Here’s one for the Gen X-ers: a fashion reprise of Jamiroquai’s 1996 “Virtual Insanity” video. “Remixing the style of Jay Kay” was Watanabe’s title for it, with further explanation: “The name Jamiroquai was derived from the combination of jam session and the name of a Native American tribe, the Iroquois.” As a designer (himself born a Gen-Xer), Watanabe has built his men’s collection on the framework of multiple collaborations with brands and
musicians, who in his mind resonate as touchstones of authenticity.
That’s much more complicated when it comes to collaborating with Jay Kay, as will immediately hit anyone who sees Mexican serapes and Navajo blanket patterns patchworked into Watanabe’s jackets. In his ’90s acid jazz heyday, Jay Kay—a white British Mancunian—“established his own style…showing appreciation not only for the Iroquois but various indigenous cultures of the world,” as Watanabe’s press release has it.
That kind of white-hipster cultural appropriation equals opprobrium today—a discomforting (at the least) focus for Watanabe to want to pick on. In fact, the designer’s press release states, “in order to realize some of our ideas, we invited participation from the Secretariat of Culture of Mexico, as well as the renowned Pendleton Woolen Mills.” According to the Culture Secretariat’s website, the Mexican government arm, “works in favor of the preservation, promotion, and dissemination of heritage and cultural diversity. In addition, it supports the artistic creation and the development of creative industries.” Pendleton Woolen Mills, a company founded in Oregon in 1863, has a long history of trading its blankets with the Native American tribes of the Pacific Northwest. Questions about authenticity of sourcing and the ethics around that surely have to be squared before any designer sets foot on this kind of territory.
Watanabe might have pre-empted some of them; but then again, the fact that the fashion-copying, bowdlerisation, or theft, of these patterns—which has been rife at the dead-end cheap of high-street chains and street markets for decades—still makes for a bad whiff which can’t be shaken off.
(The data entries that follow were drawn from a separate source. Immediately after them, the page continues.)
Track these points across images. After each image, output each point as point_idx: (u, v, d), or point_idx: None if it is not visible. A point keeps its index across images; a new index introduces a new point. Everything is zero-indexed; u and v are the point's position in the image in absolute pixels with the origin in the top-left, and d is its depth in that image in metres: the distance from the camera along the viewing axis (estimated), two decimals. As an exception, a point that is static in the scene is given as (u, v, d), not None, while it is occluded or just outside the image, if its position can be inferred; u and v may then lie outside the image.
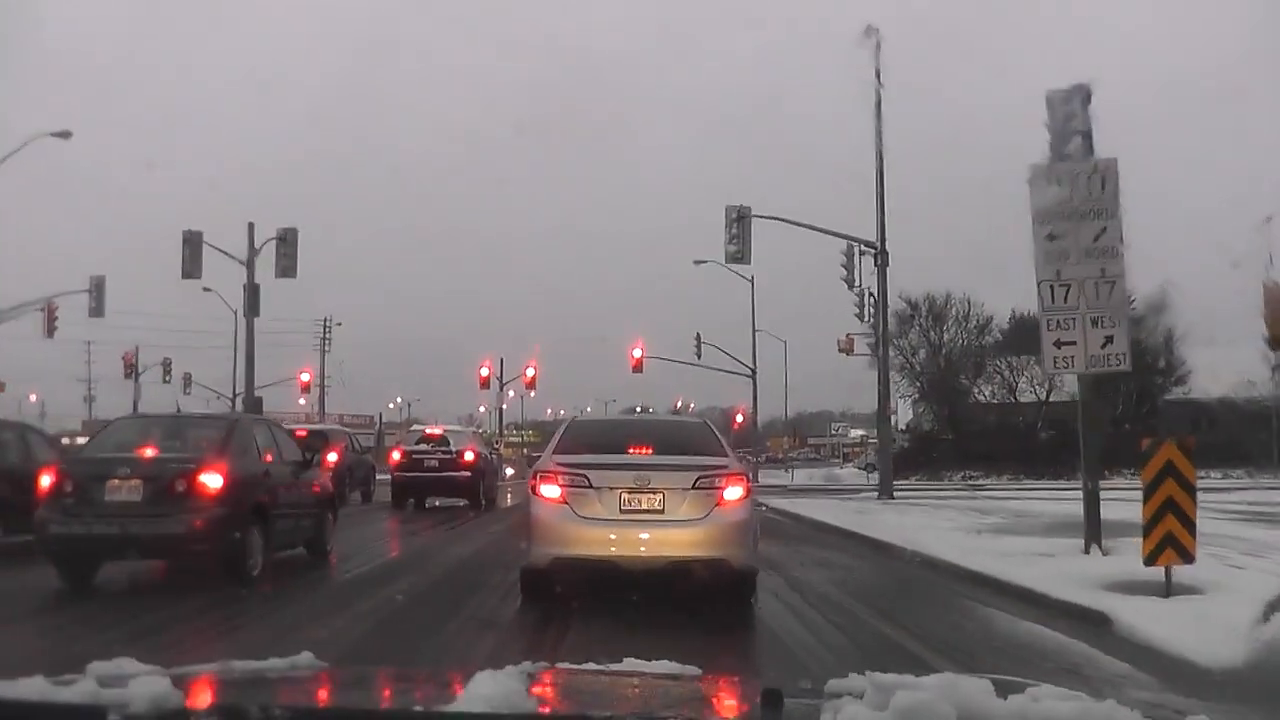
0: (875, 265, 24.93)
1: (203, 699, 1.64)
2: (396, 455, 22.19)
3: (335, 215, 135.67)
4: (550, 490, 7.66)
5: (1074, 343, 10.76)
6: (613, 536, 7.47)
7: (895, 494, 24.27)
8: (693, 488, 7.54)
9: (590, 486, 7.53)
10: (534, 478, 7.90)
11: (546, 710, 1.55)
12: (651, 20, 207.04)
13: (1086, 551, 10.47)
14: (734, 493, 7.64)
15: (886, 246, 24.71)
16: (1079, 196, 10.76)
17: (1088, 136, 11.05)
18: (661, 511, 7.50)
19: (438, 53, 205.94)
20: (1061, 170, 10.92)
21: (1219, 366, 35.86)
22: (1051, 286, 10.79)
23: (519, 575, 8.16)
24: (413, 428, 30.31)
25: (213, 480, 9.15)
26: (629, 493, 7.50)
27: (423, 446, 21.83)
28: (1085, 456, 11.46)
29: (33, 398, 70.82)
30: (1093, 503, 10.84)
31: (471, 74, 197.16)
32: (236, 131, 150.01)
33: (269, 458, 10.52)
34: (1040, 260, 10.85)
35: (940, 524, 15.40)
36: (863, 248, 25.34)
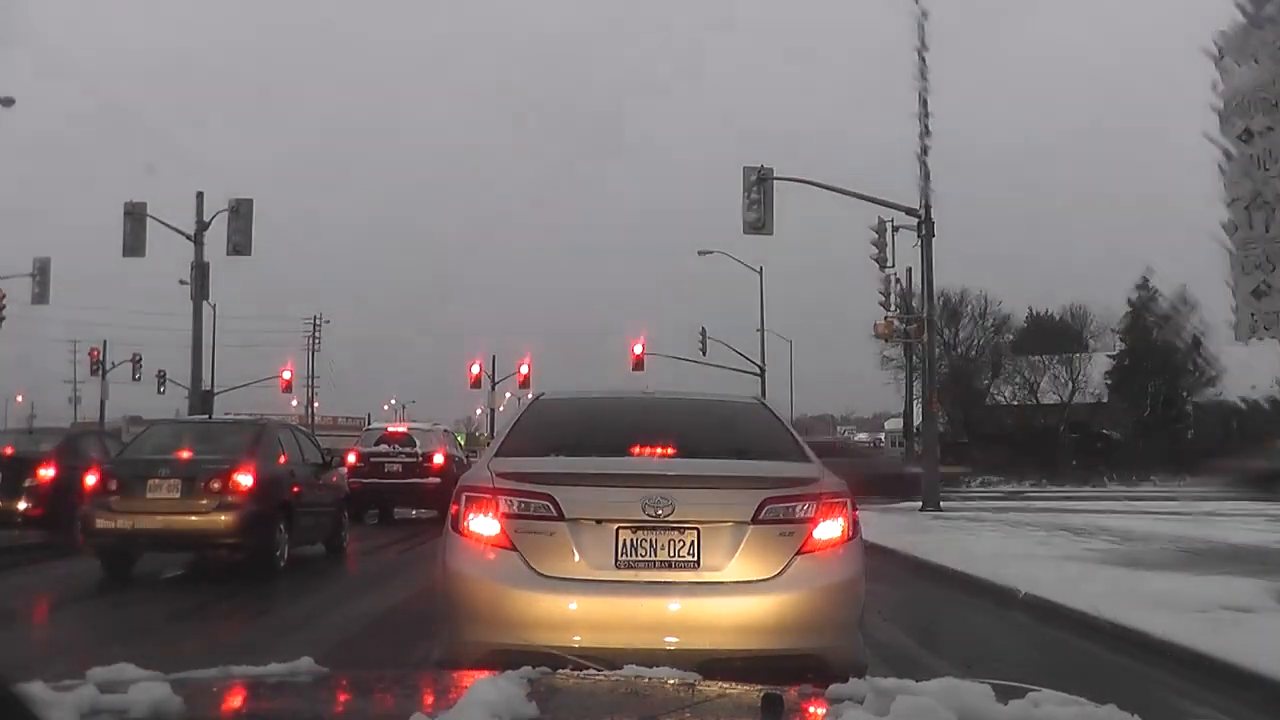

Watanabe’s Jamiroquai tropes were also reflected in the top-big, bottom-skinny silhouette of the lairy ’90s lad-turned-dad generation. That consisted in oversized parkas and utility jackets worn with skinny jeans (not seen in ages); a new iteration of Watanabe’s wildly popular signature denims, patchworked with menswear tweeds and shirting bits and pieces. The London milliner Benny Andallo did the honors in replicating and riffing on Jay Kay’s outsize rep as ‘the cat in the hat’—and the three dancers did an almost exact “Virtual Insanity” re-enactment, on a white-tiled set recapturing the original look of Jonathan Glazer’s video. Will this season be enough to win over a younger generation or— maybe more to the point—will forty and fifty-something dads decide it’s still cool to relive their youths this way?